I avoid allocations using clearRetainingCapacity() across multiple calls to the traversal routine.

This traversal with the hashmap is dominating the cost of my graph algorithm, and I suspect it’s probably due to using the default hash function. I wonder if anyone has any experience with faster ways of setting up “pointers hashing” than the defaults?

I know that using something like bitset for the "visited’ set would be faster, but I currently don’t have integer IDs for the nodes, only pointers.

@IntFromPtr then you have in

That autohash code looks sus. How many nodes are you talking about?

The fastest, easiest least useful way is to add a seen flag on each node and color that when doing the traversal then reset at the end. Obviously you can only do one traversal at a time.

That implies an unbounded size for the bitset.

Probably unrelated, but the way to create sets in Zig is to use void for the value type.

std.AutoHashMap(*const Value, void);

This makes the value use up 0 bits.

Would be good to know if it’s the growIfNeeded part of getOrPut or the getOrPutAssumeCapacityAdapted part that’s taking up the most runtime. If it’s the growIfNeeded part, then you might want to use a faster allocator (like c_allocator)

Wyhash looks sus to you?

Thanks for the replies @mcadamy and @squeek502!

Coloring: not a bad idea, actually. That’s definitely a more direct way to keep track of visited nodes.

Currently I have some 100k nodes in my graph and traversal was taking roughly 3 ms. I only need to traverse to get a topological sort of the nodes and I noticed that this was costing more than I expected.

Re using void. Oh, I actually did notice this in a blog post after I had posted this. I tried to read through the HashMap code to see what difference it makes. Is it just storage, or could this have a perf advantage also?
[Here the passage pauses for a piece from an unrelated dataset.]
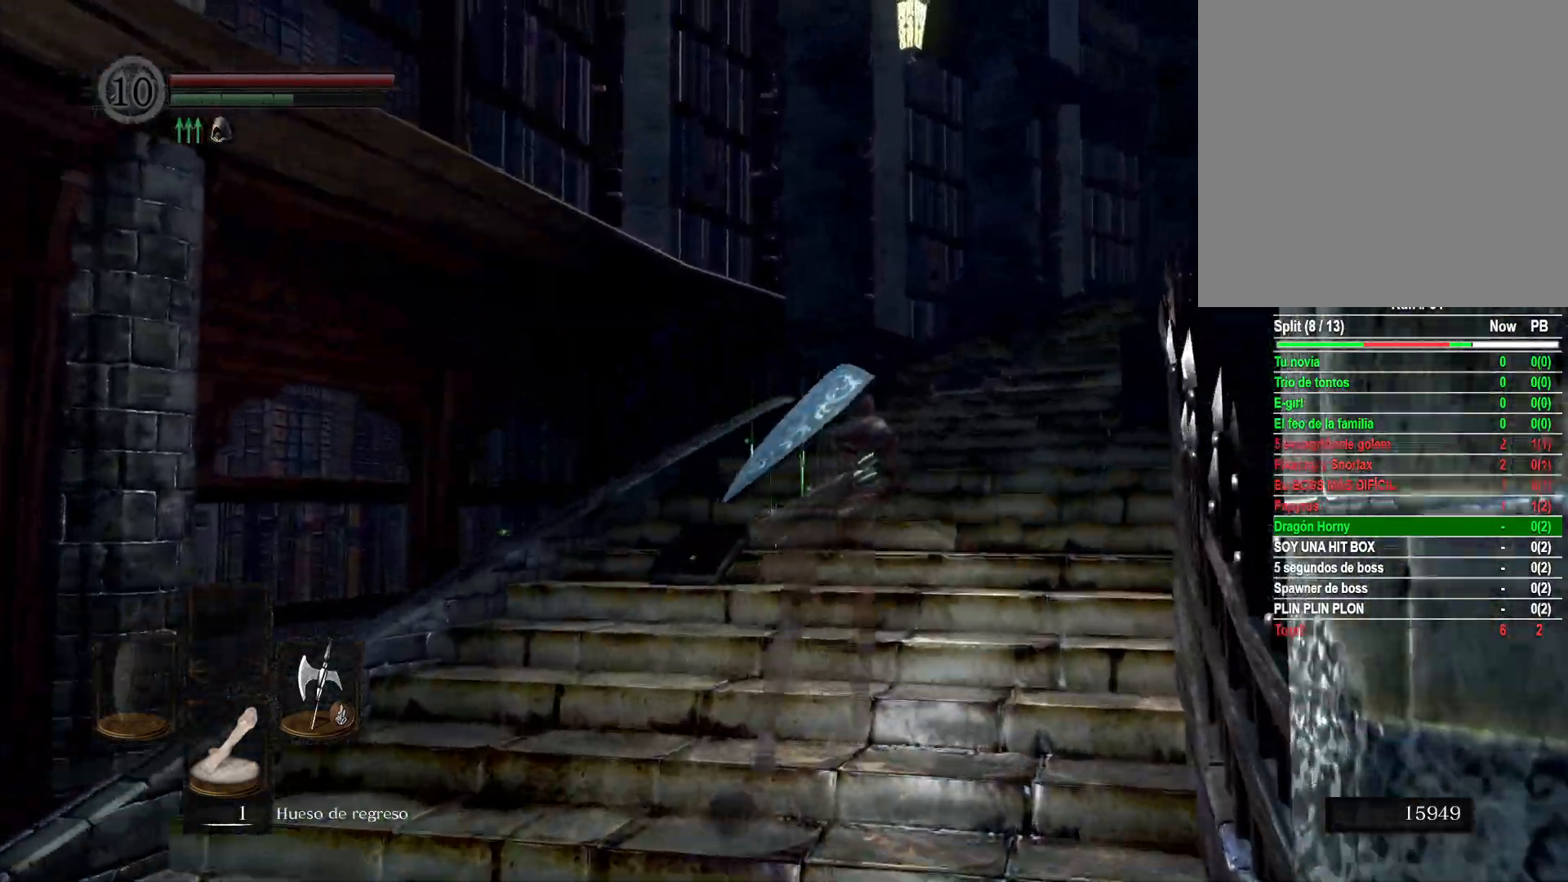
{"buttons": ["B"], "left_stick": "up", "right_stick": "center", "events": []}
BTW I would not expect allocator speed to matter here as I am using clearRetainingCapacity across multiple invocations and I measured performance after the initial allocs had been done. I have noticed though that basically any calls to the GeneralPurposeAllocator kill perf totally, so I usually avoid it. :slight_smile:

I ended up implementing my own minimal linear probing hash for keeping track of the pointer set. I think that’s actually a pretty good fit for this use case, since it can be tuned for exactly this pattern: insert into set, no deletions, no updates of existing values. It’s roughly 2-3x faster now. I’ll switch back to HashMap though if I find an easy way of making that faster.

1 Like

I’d be interested in looking into this a bit more if you’d like to provide some details about how to reproduce your results.

Would it just be something like:

  • Create 100k pointers
  • Create std.AutoHashMap(*const Value, void)
  • hash_map.ensureTotalCapacity(100k)
  • Call hash_map.getOrPut(ptr) for all 100k pointers in a random order


There may be some cache effects too when it’s walking the graph and using the HashMap at the same time. I think I’ll be able to put together a test case for this.
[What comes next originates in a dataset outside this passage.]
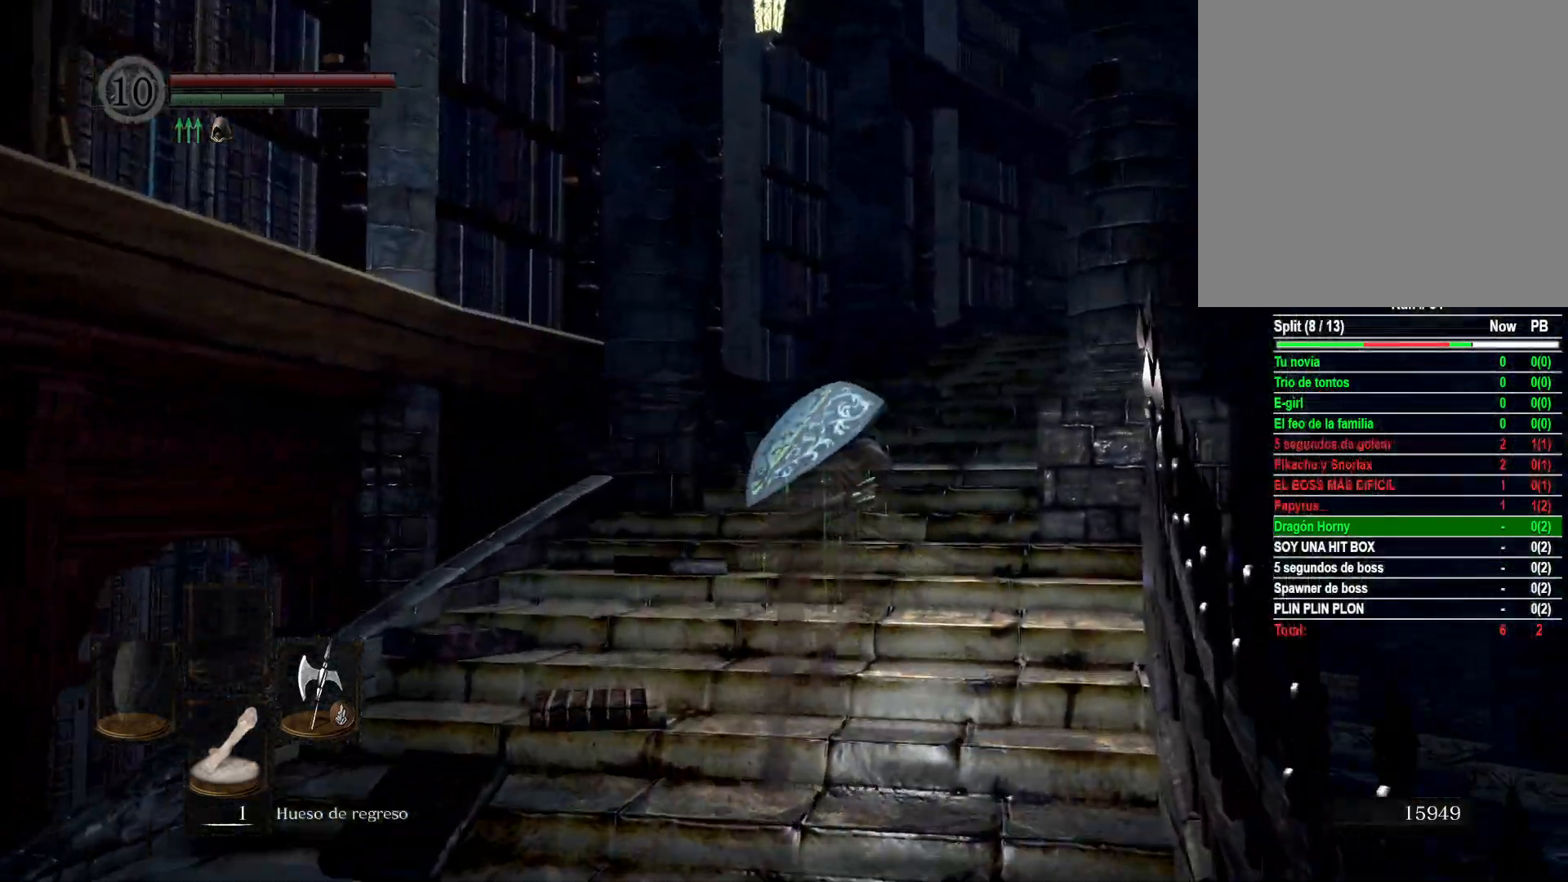
{"buttons": ["B"], "left_stick": "up", "right_stick": "center", "events": []}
FWIW, 3ms for 100k is not really that slow either, that’s like some 30 ns per operation. :slight_smile:

That’d be great. I’m mostly just curious and want to compare it to AutoArrayHashMap and existing non-Zig hash maps if I can to get a sense of if there’s an issue with AutoHashMap.
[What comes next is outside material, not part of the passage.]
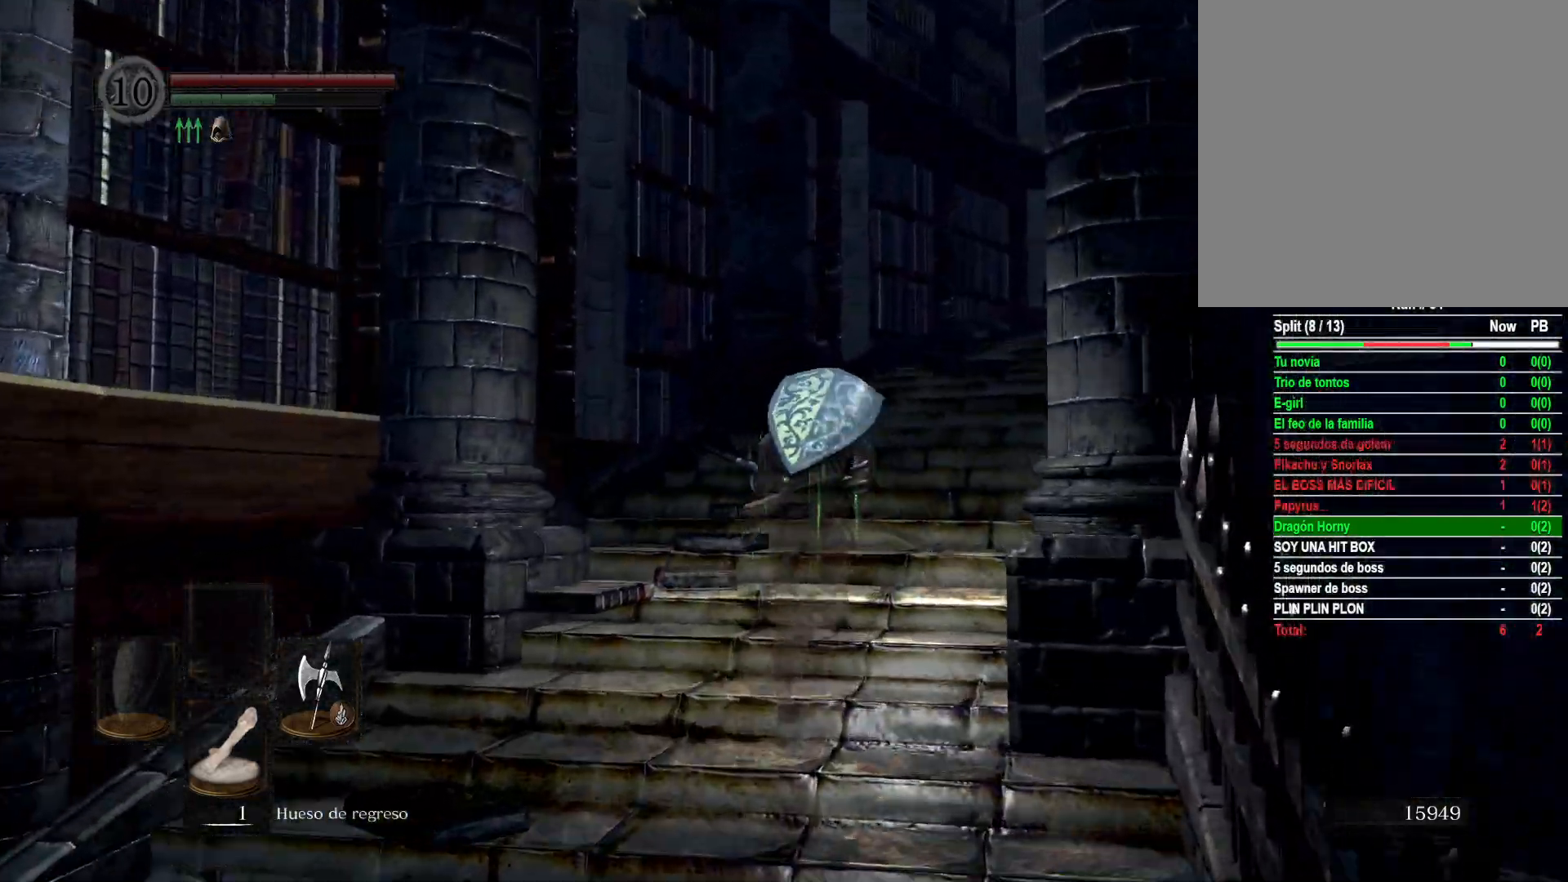
{"buttons": ["B"], "left_stick": "up", "right_stick": "center", "events": []}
Are all your nodes stored or able to be stored in a single buffer? That way, instead of pointers you can use u32’s and you can allocate a bitstring with a number of bits equal to the number of items in the buffer. Then you can get or set a single bit from the bitstring to tell whether a node has been visited, where the position in the bitstring matches the index in the buffer.


That’s an alternative that I also had considered earlier. I didn’t want to go for that as I originally didn’t want to couple the node structure with how they’re allocated (e.g., I favored storing pointers instead of indices), but I think this buffer-based allocation strategy has many benefits.

I put the code up on GitHub: GitHub - nurpax/zigrograd: Micrograd in Zig

The auto hashmap vs my own ptrset can be chosen by flipping the useStdHashMap boolean argument on line:

In addition, you can uncomment benchmarking code below to show nanosecond timing for the part that’s using the hashmap:

The timer code at least on Windows gives high precision as I picked up sokol_time from the Sokol library.

I might announce it as a Showcase as I think the code might be of interest to some. It’s a small reimplementation of Andrej Karpathy’s micrograd. It was a fun exercise to implement a little training loop in pure Zig. A lot of the NN concepts are very concrete when written at this level of abstraction.


This should be unnecessary btw, std.time.Timer uses the same APIs as far as I can tell so it should be just as good for this use case.

1 Like

Thanks, I had missed that from reading std.time API ref! I changed it to std.time.Timer and that indeed works just as well.